THE TASK: Print the listing below word for word, from its first line through the line containing "genus: Lupinus", with both of those lines included.

-------- GIVEN RECORDS

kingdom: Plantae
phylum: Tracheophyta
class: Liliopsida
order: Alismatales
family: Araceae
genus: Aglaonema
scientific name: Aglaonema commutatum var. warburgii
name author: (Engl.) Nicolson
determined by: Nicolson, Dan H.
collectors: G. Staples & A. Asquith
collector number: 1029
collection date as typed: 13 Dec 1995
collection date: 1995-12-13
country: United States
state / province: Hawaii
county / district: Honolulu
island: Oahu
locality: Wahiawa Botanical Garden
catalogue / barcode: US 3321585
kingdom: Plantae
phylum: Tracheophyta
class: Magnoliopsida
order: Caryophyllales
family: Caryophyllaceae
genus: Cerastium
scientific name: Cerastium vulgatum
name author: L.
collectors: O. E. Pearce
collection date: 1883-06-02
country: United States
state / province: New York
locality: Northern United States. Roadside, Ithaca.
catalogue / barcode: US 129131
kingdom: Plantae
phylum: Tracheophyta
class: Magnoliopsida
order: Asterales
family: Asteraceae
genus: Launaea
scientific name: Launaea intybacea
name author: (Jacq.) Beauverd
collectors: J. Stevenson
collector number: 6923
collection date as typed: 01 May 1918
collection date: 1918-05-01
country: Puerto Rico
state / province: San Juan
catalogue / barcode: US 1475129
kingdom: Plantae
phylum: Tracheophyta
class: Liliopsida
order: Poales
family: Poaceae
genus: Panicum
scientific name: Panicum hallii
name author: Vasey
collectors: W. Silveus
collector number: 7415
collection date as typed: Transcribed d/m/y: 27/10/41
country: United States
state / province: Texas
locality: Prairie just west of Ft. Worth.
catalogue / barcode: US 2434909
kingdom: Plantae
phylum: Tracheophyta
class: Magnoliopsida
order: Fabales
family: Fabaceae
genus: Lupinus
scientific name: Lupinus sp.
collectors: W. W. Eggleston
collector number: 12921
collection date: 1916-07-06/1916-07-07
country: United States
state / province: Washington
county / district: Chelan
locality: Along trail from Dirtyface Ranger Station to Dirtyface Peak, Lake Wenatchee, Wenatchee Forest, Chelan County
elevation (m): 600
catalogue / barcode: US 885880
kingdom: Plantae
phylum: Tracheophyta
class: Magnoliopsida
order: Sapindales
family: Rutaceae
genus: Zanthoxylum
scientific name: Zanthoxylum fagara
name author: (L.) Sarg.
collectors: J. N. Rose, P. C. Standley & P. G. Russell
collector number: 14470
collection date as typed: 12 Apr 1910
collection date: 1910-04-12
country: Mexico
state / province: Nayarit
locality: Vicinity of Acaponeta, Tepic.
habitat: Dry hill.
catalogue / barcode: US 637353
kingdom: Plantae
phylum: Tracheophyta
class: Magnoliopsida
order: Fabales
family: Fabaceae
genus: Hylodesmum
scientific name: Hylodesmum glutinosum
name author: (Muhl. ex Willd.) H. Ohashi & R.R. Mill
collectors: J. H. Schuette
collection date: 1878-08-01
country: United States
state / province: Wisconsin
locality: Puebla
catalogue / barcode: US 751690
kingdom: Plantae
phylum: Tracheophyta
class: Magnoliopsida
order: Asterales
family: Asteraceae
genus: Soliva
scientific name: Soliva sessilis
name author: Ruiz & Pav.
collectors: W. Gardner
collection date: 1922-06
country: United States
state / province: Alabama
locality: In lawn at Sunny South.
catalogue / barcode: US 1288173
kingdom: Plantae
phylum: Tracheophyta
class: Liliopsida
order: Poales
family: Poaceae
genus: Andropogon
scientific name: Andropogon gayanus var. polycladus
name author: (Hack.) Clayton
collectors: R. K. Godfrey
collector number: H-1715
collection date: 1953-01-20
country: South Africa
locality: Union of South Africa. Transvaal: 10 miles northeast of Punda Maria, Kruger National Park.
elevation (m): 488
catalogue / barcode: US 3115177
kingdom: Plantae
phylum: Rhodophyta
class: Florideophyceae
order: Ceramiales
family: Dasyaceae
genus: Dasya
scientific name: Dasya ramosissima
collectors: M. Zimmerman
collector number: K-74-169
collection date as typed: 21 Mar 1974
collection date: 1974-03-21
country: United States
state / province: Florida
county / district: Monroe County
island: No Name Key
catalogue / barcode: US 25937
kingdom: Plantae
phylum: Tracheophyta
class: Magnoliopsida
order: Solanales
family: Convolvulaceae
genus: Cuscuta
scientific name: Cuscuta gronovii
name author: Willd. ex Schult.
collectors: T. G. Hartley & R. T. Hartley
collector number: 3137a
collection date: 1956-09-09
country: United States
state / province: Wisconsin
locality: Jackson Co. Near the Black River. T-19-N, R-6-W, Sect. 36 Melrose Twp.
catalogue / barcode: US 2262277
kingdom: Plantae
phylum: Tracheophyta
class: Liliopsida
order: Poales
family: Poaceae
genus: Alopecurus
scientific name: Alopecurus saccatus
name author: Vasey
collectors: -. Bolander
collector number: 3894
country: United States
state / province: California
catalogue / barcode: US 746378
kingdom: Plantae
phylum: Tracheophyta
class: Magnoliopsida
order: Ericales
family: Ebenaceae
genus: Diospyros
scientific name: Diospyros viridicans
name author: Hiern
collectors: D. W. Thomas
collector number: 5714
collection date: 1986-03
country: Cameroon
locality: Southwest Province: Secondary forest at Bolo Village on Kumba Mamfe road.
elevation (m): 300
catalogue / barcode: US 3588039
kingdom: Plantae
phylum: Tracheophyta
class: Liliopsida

----------------

EXERCISE RESULT:
kingdom: Plantae
phylum: Tracheophyta
class: Liliopsida
order: Alismatales
family: Araceae
genus: Aglaonema
scientific name: Aglaonema commutatum var. warburgii
name author: (Engl.) Nicolson
determined by: Nicolson, Dan H.
collectors: G. Staples & A. Asquith
collector number: 1029
collection date as typed: 13 Dec 1995
collection date: 1995-12-13
country: United States
state / province: Hawaii
county / district: Honolulu
island: Oahu
locality: Wahiawa Botanical Garden
catalogue / barcode: US 3321585
kingdom: Plantae
phylum: Tracheophyta
class: Magnoliopsida
order: Caryophyllales
family: Caryophyllaceae
genus: Cerastium
scientific name: Cerastium vulgatum
name author: L.
collectors: O. E. Pearce
collection date: 1883-06-02
country: United States
state / province: New York
locality: Northern United States. Roadside, Ithaca.
catalogue / barcode: US 129131
kingdom: Plantae
phylum: Tracheophyta
class: Magnoliopsida
order: Asterales
family: Asteraceae
genus: Launaea
scientific name: Launaea intybacea
name author: (Jacq.) Beauverd
collectors: J. Stevenson
collector number: 6923
collection date as typed: 01 May 1918
collection date: 1918-05-01
country: Puerto Rico
state / province: San Juan
catalogue / barcode: US 1475129
kingdom: Plantae
phylum: Tracheophyta
class: Liliopsida
order: Poales
family: Poaceae
genus: Panicum
scientific name: Panicum hallii
name author: Vasey
collectors: W. Silveus
collector number: 7415
collection date as typed: Transcribed d/m/y: 27/10/41
country: United States
state / province: Texas
locality: Prairie just west of Ft. Worth.
catalogue / barcode: US 2434909
kingdom: Plantae
phylum: Tracheophyta
class: Magnoliopsida
order: Fabales
family: Fabaceae
genus: Lupinus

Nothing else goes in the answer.